Кабинетчик крутанулся на своем стуле и резьба на винте, над шлифовкой и орнаментом которой бессчетные секунды своей жизни трудились самые доверенные из арестантов, подняла его глаза на ту же высоту, где могли бы быть и твои глаза, если бы ты не стоял, обнажив перед ним свои лопатки.
– Невероятно, сколько пыток здесь претерпел твой скорбный анус! Поползновения в него смогу я выследить попарно!
С этими словами владелец кабинета ввел крайние зубцы вилки под кожу твоего затылка, а центральные от этого сами завибрировали, прочерчивая на твоей коже эксцентричные зубчатые окружности. Держа своё орудие за рукоятку, он четыре раза обвел тебя вокруг стола, пока не положил тебя на него так, что ты согнулся, словно сломанный варварами-герметиками торшер или берестяной лук в умелых ногах натягивателей тетивы и презервативов. Столешница уперлась многочисленными рогами и клыками в твой лобок, а твой торс и лицо погрузились в непрозрачную бездонную воду колодца, что заменял жителю этих апартаментов и письменные принадлежности, и писательную поверхность.
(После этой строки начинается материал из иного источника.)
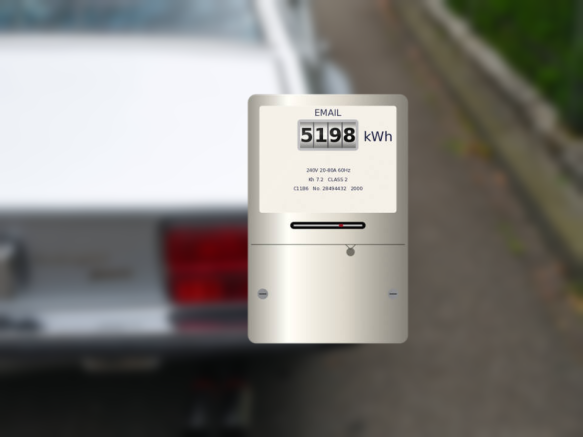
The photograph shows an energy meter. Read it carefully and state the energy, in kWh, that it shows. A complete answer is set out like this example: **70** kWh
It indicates **5198** kWh
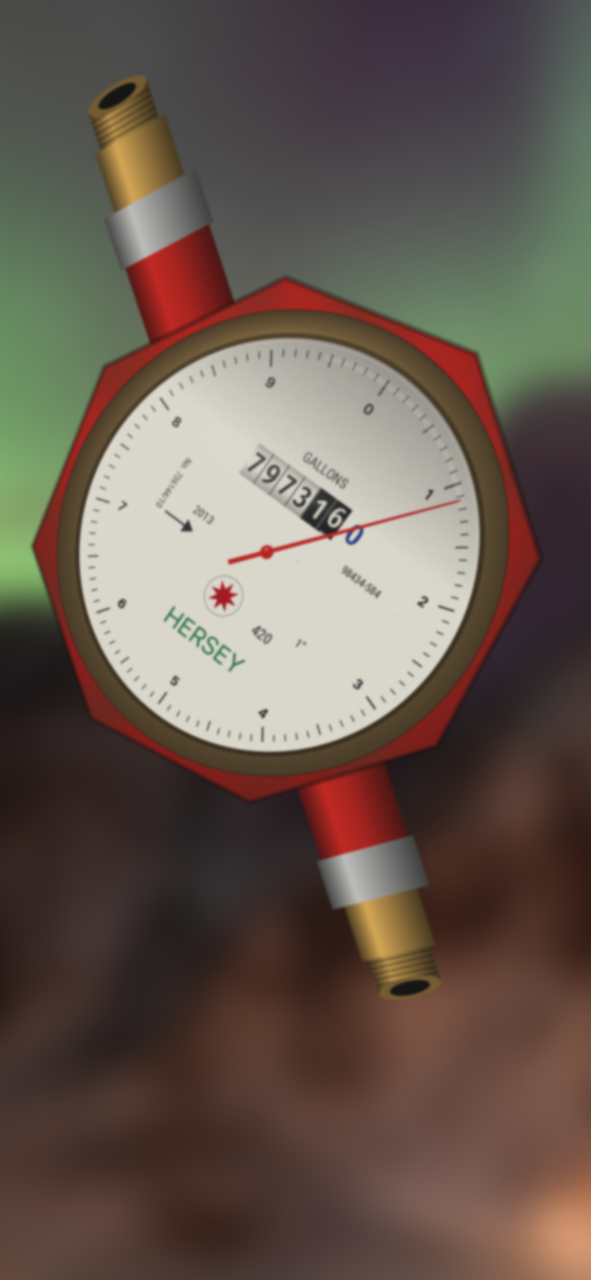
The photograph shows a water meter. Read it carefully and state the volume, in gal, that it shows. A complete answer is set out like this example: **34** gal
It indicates **7973161.1** gal
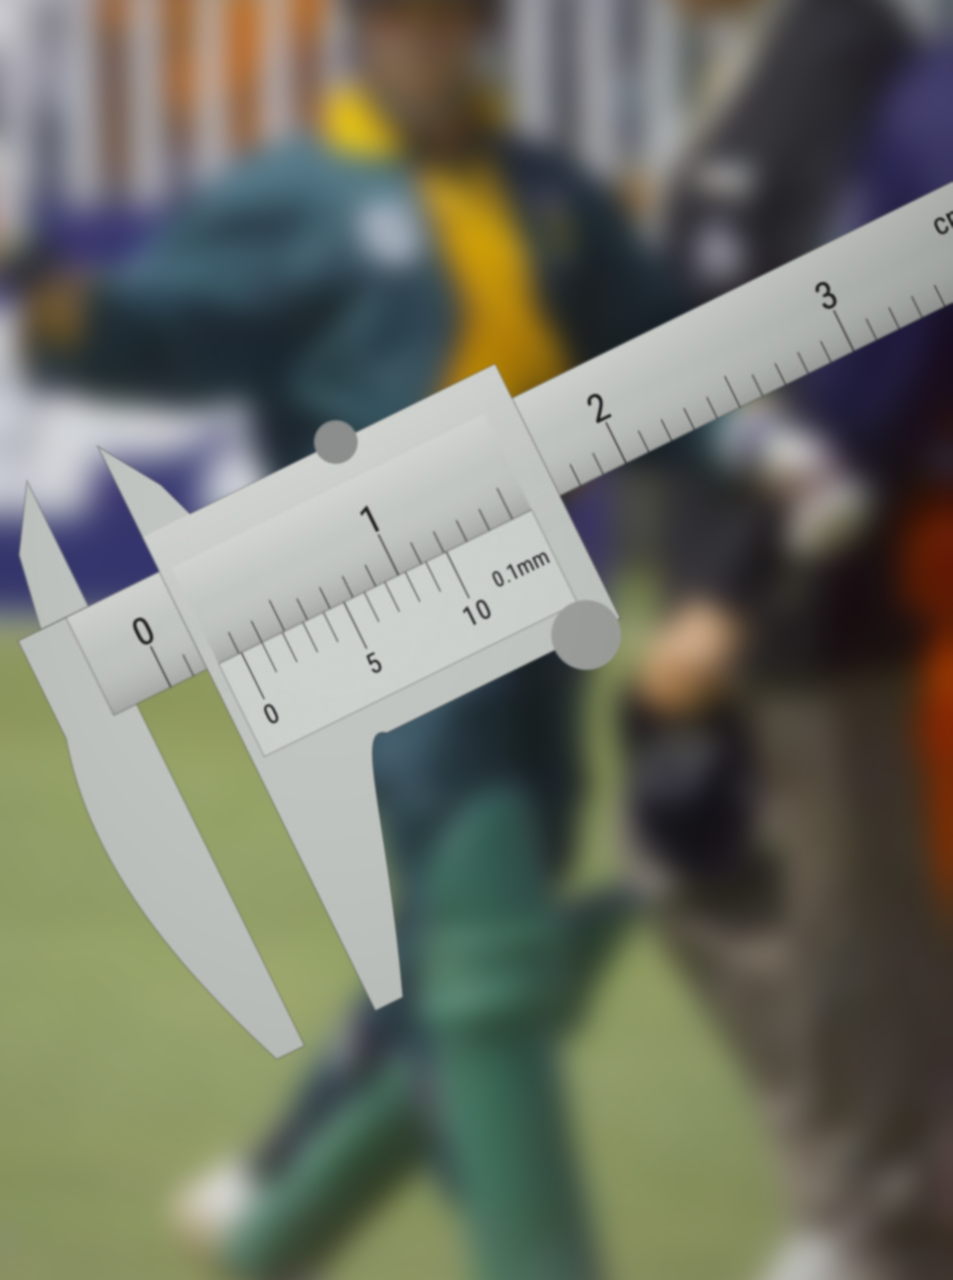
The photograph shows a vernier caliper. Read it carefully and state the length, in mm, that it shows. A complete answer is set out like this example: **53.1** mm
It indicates **3.1** mm
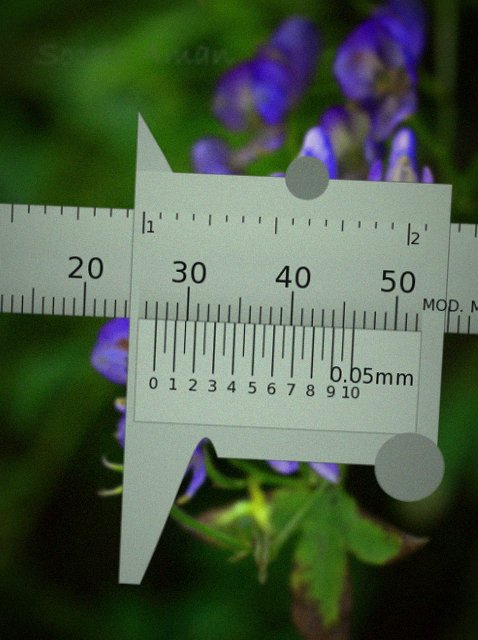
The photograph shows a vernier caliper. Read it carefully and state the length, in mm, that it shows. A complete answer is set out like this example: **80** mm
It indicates **27.0** mm
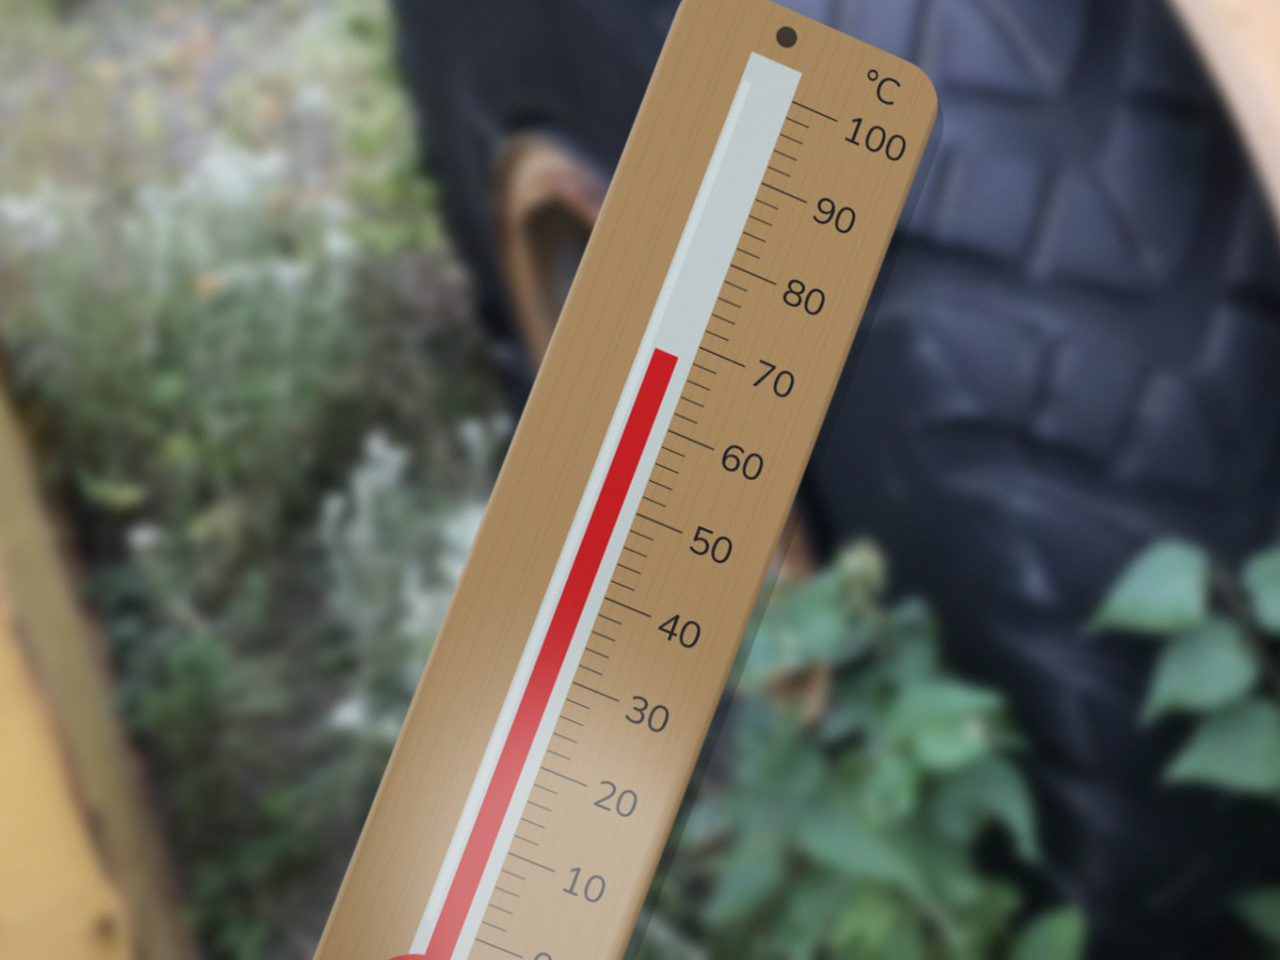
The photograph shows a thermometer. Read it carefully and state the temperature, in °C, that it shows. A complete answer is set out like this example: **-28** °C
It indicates **68** °C
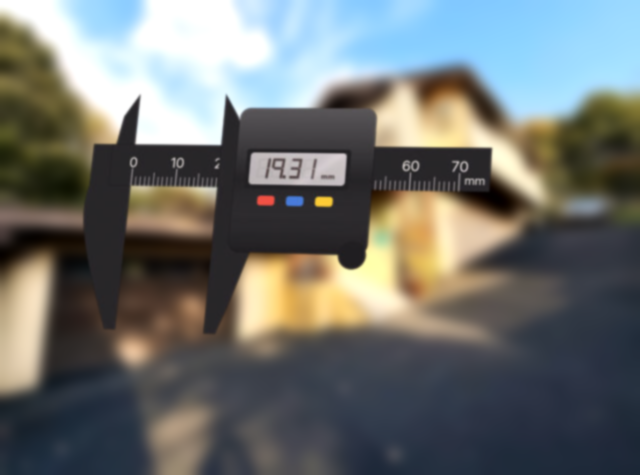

Если бы ты спросил свои мысли, то они бы с ревностью и приватностью рассказали бы тебе, что не зря тебя привели именно в это место, что нет такого желания, которое бы не было подвластно хозяину этого кабинета, что все, кто здесь побывал хотя бы четверть раза, возвращаются сюда как постоянно, так и порознь. Но ты не собирался слушать ту чушь, что несли, сменяя друг друга, потея от напряжения и подъёма, перхая и отплевываясь, твои недосужие мысли. Ты прислушивался лишь к своему тазу, между крыльями и стенками которого обрастала страницами твоя книга, книга, начинающая убивать с первого и добивающая у последнего своего знака.
– Негоже скорби предаваться, хотя лицо от власяницы сочит напластованья гноя. Плыть поперек порокам доблесть для тех, кого несёт цунами.
Пока жирные, незримые и костлявые пальцы властителя кабинета, вперемешку, попарно и тройками, крутили вросшие в твои ягодицы кольца, тщась нащупать на них места спайки, сочленения или разрыва, другие ладони занимались твоим пенисом. Два охранника, спрятавшись под текучей завесой, столешницей и твоим торсом, словно полуденные тати, решившие обнести частности из казенного замка или куски обсидиана, сокрытые в глиняной толще и ждущие пляски гончара, натягивали, оттягивали и накручивали кожу твоего лингама на его головку. Их носы, сопливые и жесткие от неудовлетворенного любомудрия и гейзерных прыщей, упирались в твой пах. Их рты, знающие сладость игл обрезанных мечтаний, горечь тины случайных возражений и терпкость смокв, выброшенных усталыми путниками на подъемах американских горок, всосали в себя твои яички и теперь, своими топологическими языками, свёрнутыми в бутылки Клейна, бочки и штопоры, заставляли их кружиться в одиноком вальсе и парном акселе так, чтобы они повторяли даже незаметные движения щек вертухаев.
– Когда вернешься с поля тризны, не пропусти страстей высоких. Их неустойчивость заметишь, лишь подберешься ближе к ним.